I put my own project aside, in the hope that the Oorik (Shetland dialect for a small person!) tank top would make a nice little primer to then working steeks into my own toddler tank top, which features various trilobite forms. Worked in Jamieson & Smith 2-ply jumper weight yarn, the colourwork and steeks are very easy to work as the grippy fibres of the pure Shetland wool keep everything stable.

The Oorik pattern includes a full explanation of the steeking technique as well as various finishes to the steeks to secure and finish the fabric. I chose to reinforce my steeks using the crochet method detailed, as though I am confident in the stickiness of Shetland yarn, I am also very aware of the boisterousness of my two year old and thought that it would be good practice.

I knit the largest size of the tank top, making it about an inch and a half longer than the pattern by adding a few extra rows of colourwork before the neck and armhole steek stitches were added. Other than that minor change I knit the pattern as written, with no further modification. I still have to find the right time to get a modelled shot, before my son grows out of his first steeked tank top, much like he did the initial one that I cast on.

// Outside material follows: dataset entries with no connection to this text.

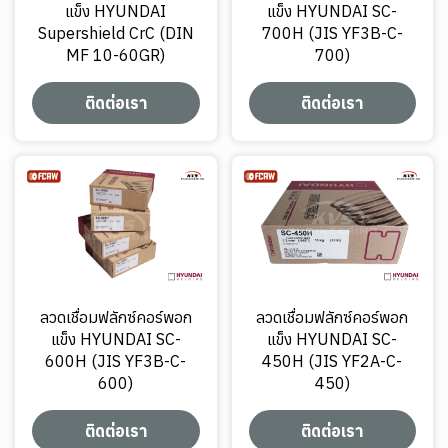
แข็ง HYUNDAI
แข็ง HYUNDAI SC-
Supershield CrC (DIN
700H (JIS YF3B-C-
MF 10-60GR)
700)
ติดต่อเรา
ติดต่อเรา
ลวดเชื่อมฟลักซ์คอร์พอก
ลวดเชื่อมฟลักซ์คอร์พอก
แข็ง HYUNDAI SC-
แข็ง HYUNDAI SC-
600H (JIS YF3B-C-
450H (JIS YF2A-C-
600)
450)
ติดต่อเรา
ติดต่อเรา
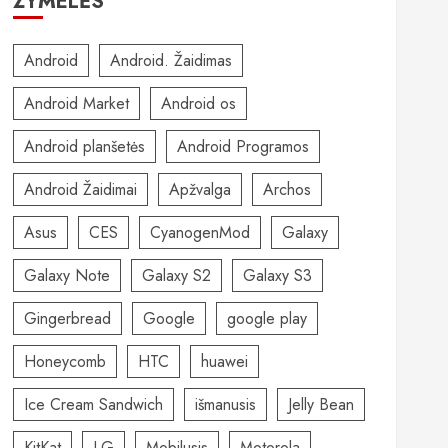
ŽYMELĖS
Android
Android. Žaidimas
Android Market
Android os
Android planšetės
Android Programos
Android Žaidimai
Apžvalga
Archos
Asus
CES
CyanogenMod
Galaxy
Galaxy Note
Galaxy S2
Galaxy S3
Gingerbread
Google
google play
Honeycomb
HTC
huawei
Ice Cream Sandwich
išmanusis
Jelly Bean
KitKat
LG
Mobilusis
Motorola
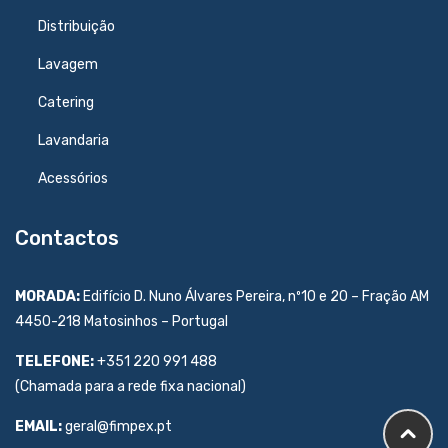
Distribuição
Lavagem
Catering
Lavandaria
Acessórios
Contactos
MORADA:
Edifício D. Nuno Álvares Pereira, nº10 e 20 – Fração AM
4450-218 Matosinhos – Portugal
TELEFONE:
+351 220 991 488
(Chamada para a rede fixa nacional)
EMAIL:
geral@fimpex.pt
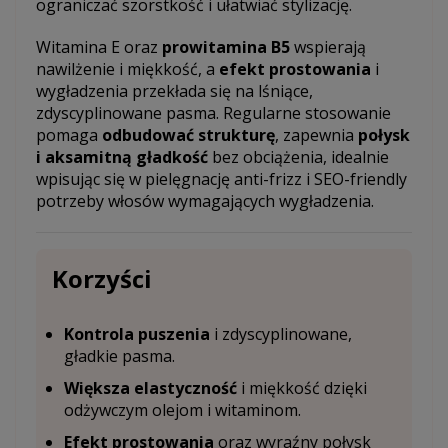
ograniczać szorstkość i ułatwiać stylizację.
Witamina E oraz
prowitamina B5
wspierają
nawilżenie i miękkość, a
efekt prostowania
i
wygładzenia przekłada się na lśniące,
zdyscyplinowane pasma. Regularne stosowanie
pomaga
odbudować strukturę
, zapewnia
połysk
i aksamitną gładkość
bez obciążenia, idealnie
wpisując się w pielęgnację anti-frizz i SEO-friendly
potrzeby włosów wymagających wygładzenia.
Korzyści
Kontrola puszenia
i zdyscyplinowane,
gładkie pasma.
Większa elastyczność
i miękkość dzięki
odżywczym olejom i witaminom.
Efekt prostowania
oraz wyraźny połysk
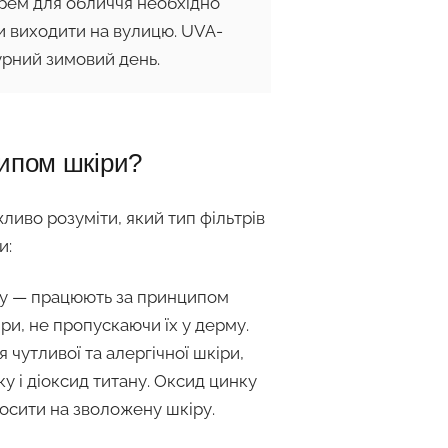
ем для обличчя необхідно
ви виходити на вулицю. UVA-
урний зимовий день.
типом шкіри?
иво розуміти, який тип фільтрів
и:
ну — працюють за принципом
ри, не пропускаючи їх у дерму.
 чутливої та алергічної шкіри,
нку і діоксид титану. Оксид цинку
носити на зволожену шкіру.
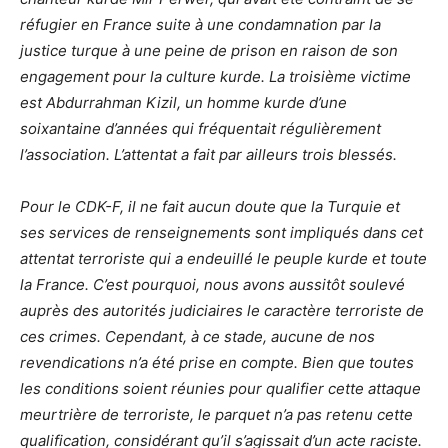
réfugier en France suite à une condamnation par la
justice turque à une peine de prison en raison de son
engagement pour la culture kurde. La troisième victime
est Abdurrahman Kizil, un homme kurde d’une
soixantaine d’années qui fréquentait régulièrement
l’association. L’attentat a fait par ailleurs trois blessés.
Pour le CDK-F, il ne fait aucun doute que la Turquie et
ses services de renseignements sont impliqués dans cet
attentat terroriste qui a endeuillé le peuple kurde et toute
la France. C’est pourquoi, nous avons aussitôt soulevé
auprès des autorités judiciaires le caractère terroriste de
ces crimes. Cependant, à ce stade, aucune de nos
revendications n’a été prise en compte. Bien que toutes
les conditions soient réunies pour qualifier cette attaque
meurtrière de terroriste, le parquet n’a pas retenu cette
qualification, considérant qu’il s’agissait d’un acte raciste.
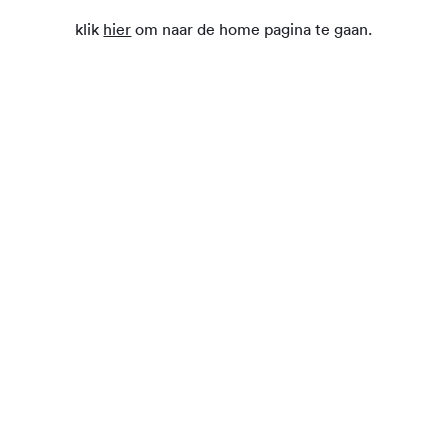
klik
hier
om naar de home pagina te gaan.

With its varying forms of trilobites facing in all directions, the tank top I put on hold back in March is now going to work up either too small or at least a bit snug, and rather than plough more hours into knitting something that might not fit on completion, I am going to start again. Though I adore the yarns and colours that I am working with, and the background colour is a nice grabby pure wool, I’m going to get some more Jamieson’s & Smiths and re-knit it in that, as the gauge difference will size up the pattern with not too much extra design tweaking from me (at least, that is the plan) and having a similarly grabby yarn for the foreground colour always helps with the evenness of more complex colourwork and in taming longer floats, which will make the process of knitting this piece a bit more straightforwards. I’m looking forwards to casting on my seconds steeked tank top in the new year.